Ainsi, toute l’heure du cours a été passée sur le sujet. Les élèves posaient leurs questions à P-A, sous la supervision de l’enseignante. Quand elle sentait qu’il était un peu embarrassé, elle reprenait la balle au bond. La discussion a tellement suscité l’intérêt que même quand la cloche a sonné, les élèves sont restés!

«Je me dégênais tranquillement, j’étais de plus en plus dans un état de détente. Les jeunes me disaient qu’ils m’acceptaient et certains m’ont écrit des messages sur Facebook après l’école», se souvient Pierre-Alexandre.

«C’était tellement beau à voir. Le groupe était fier de lui et il n’y a eu aucun commentaire de cabochons! Ce n’est pas facile d’emblée, mais aucun élève n’a porté de jugement négatif, renchérit son enseignante. À la limite, certains adultes ont plus de difficulté avec la différence…sûrement par ignorance.»

Puis, Sylvie Carbonneau s’est adressée à ses élèves avec une directive très claire: «J’ai avisé ma gang qu’ils pouvaient en parler à leurs amis des autres groupes. Mais je les ai avertis que le message qui allait circuler devait être amené dans le respect et dans une approche positive.»

Pour le reste de l’année scolaire, tout s’est très bien déroulé. Comme le changement de nom de P-A s’est effectué de manière progressive, ça a parfois laissé place à des anecdotes. Les deux complices admettent qu’ils ont toujours utilisé l’humour pour désamorcer les situations.

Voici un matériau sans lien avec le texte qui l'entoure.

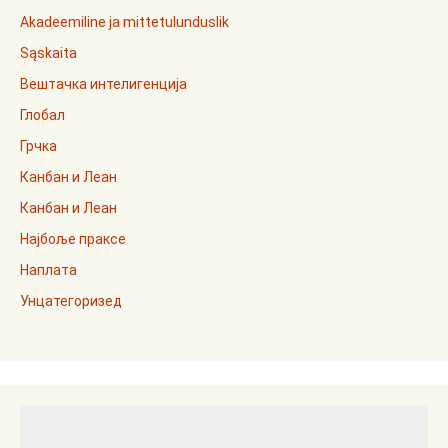
Akadeemiline ja mittetulunduslik
Sąskaita
Вештачка интелигенција
Глобал
Грчка
Канбан и Леан
Канбан и Леан
Најбоље праксе
Наплата
Унцатегоризед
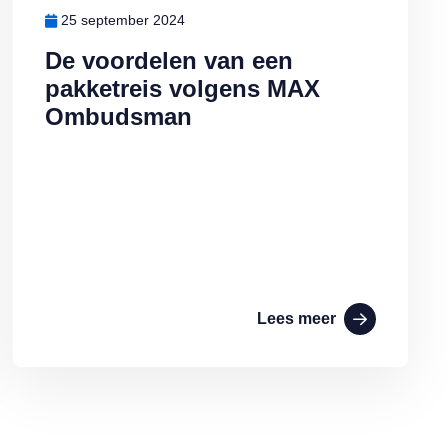
25 september 2024
De voordelen van een
pakketreis volgens MAX
Ombudsman
Lees meer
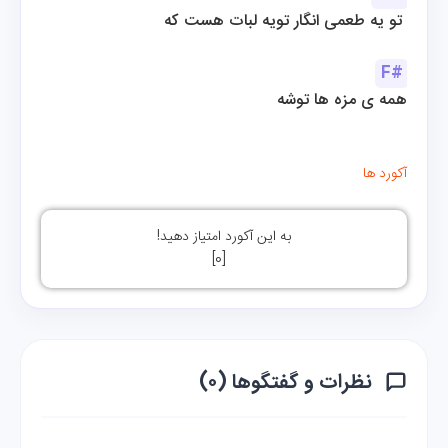
تو یه طعمی انگار تویه لبات هست که 
F#
همه ی مزه ها توشه
آکورد ها
به این آکورد امتیاز دهید!
]
0
[
نظرات و گفتگوها (۰)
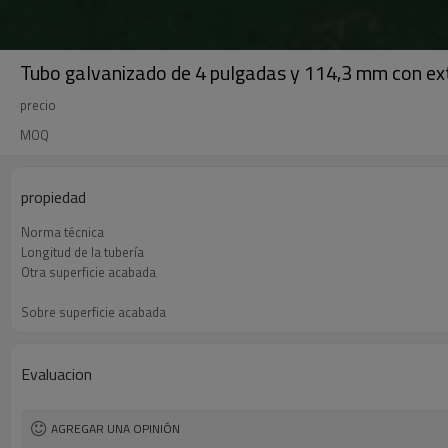
Tubo galvanizado de 4 pulgadas y 114,3 mm con ex
precio
MOQ
propiedad
Norma técnica
Longitud de la tubería
Otra superficie acabada
Sobre superficie acabada
Nombre del producto
Evaluacion
AGREGAR UNA OPINIÓN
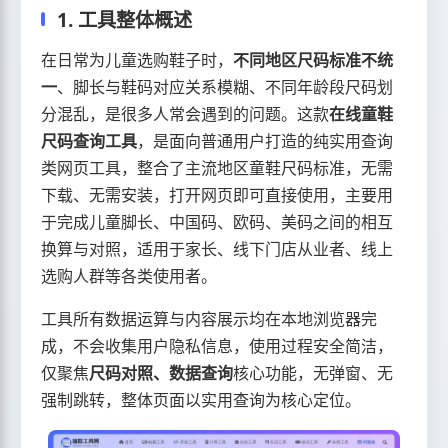
1. 工具整体概述
在日常为儿童选购鞋子时，
不同地区尺码标准不统
一
、脚长与鞋码对应关系模糊、不同年龄段尺码划
分混乱，是很多人常会遇到的问题。这款
在线童鞋
尺码查询工具
，是面向普通用户打造的纯实用查询
类网页工具，整合了主流地区童鞋尺码标准，无需
下载、无需安装，打开网页即可直接使用，主要用
于完成儿童脚长、中国码、欧码、美码之间的相互
换算与对照，适用于家长、线下门店从业者、线上
选购人群等各类使用者。
工具所有数据运算与内容展示均在本地浏览器完
成，不会收集用户隐私信息，使用过程安全简洁，
仅聚焦
尺码对照、数据查询
核心功能，无弹窗、无
强制跳转，整体页面以实用查询为核心定位。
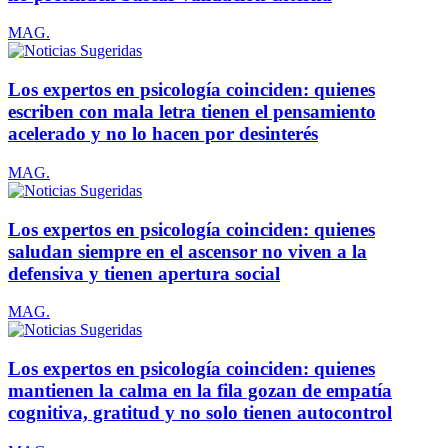
MAG.
Los expertos en psicología coinciden: quienes
escriben con mala letra tienen el pensamiento
acelerado y no lo hacen por desinterés
MAG.
Los expertos en psicología coinciden: quienes
saludan siempre en el ascensor no viven a la
defensiva y tienen apertura social
MAG.
Los expertos en psicología coinciden: quienes
mantienen la calma en la fila gozan de empatía
cognitiva, gratitud y no solo tienen autocontrol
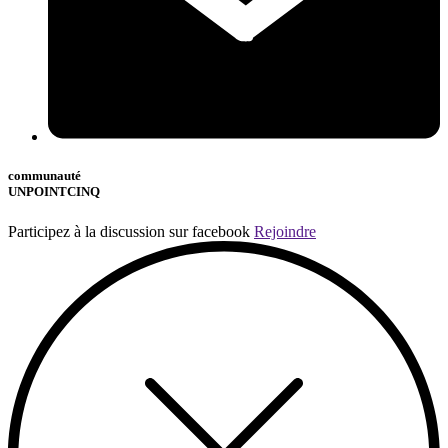
communauté
UNPOINTCINQ
Participez à la discussion sur facebook
Rejoindre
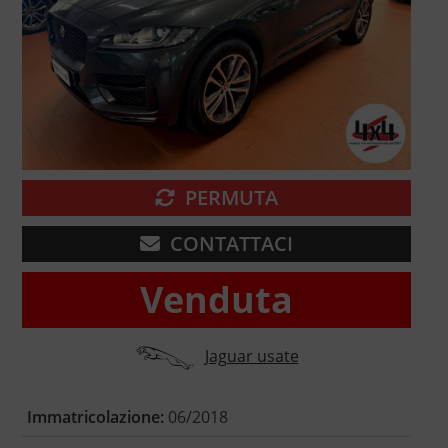
PERMUTA
CONTATTACI
Venduta
Jaguar usate
Immatricolazione:
06/2018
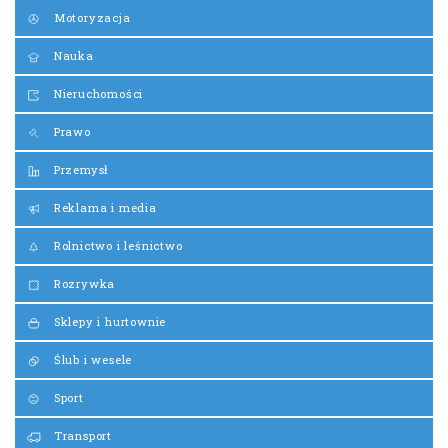
Motoryzacja
Nauka
Nieruchomości
Prawo
Przemysł
Reklama i media
Rolnictwo i leśnictwo
Rozrywka
Sklepy i hurtownie
Ślub i wesele
Sport
Transport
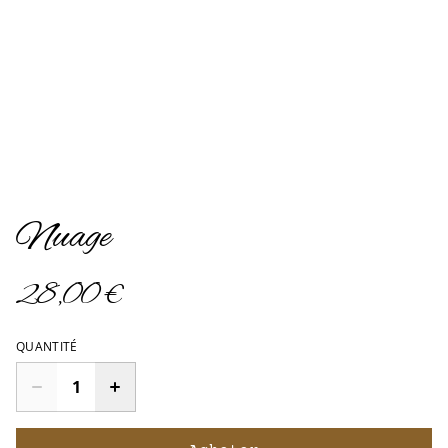
Nuage
28,00 €
QUANTITÉ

Pierre-Alexandre s’est aussi réjoui de voir que ses autres enseignants ont fait preuve d’ouverture et de compréhension face à lui. Signe que son cheminement progressait et qu’il s’assumait pleinement, quand quelque chose ne fonctionnait pas avec un prof, par exemple, il s’affirmait et n’hésitait pas à en discuter.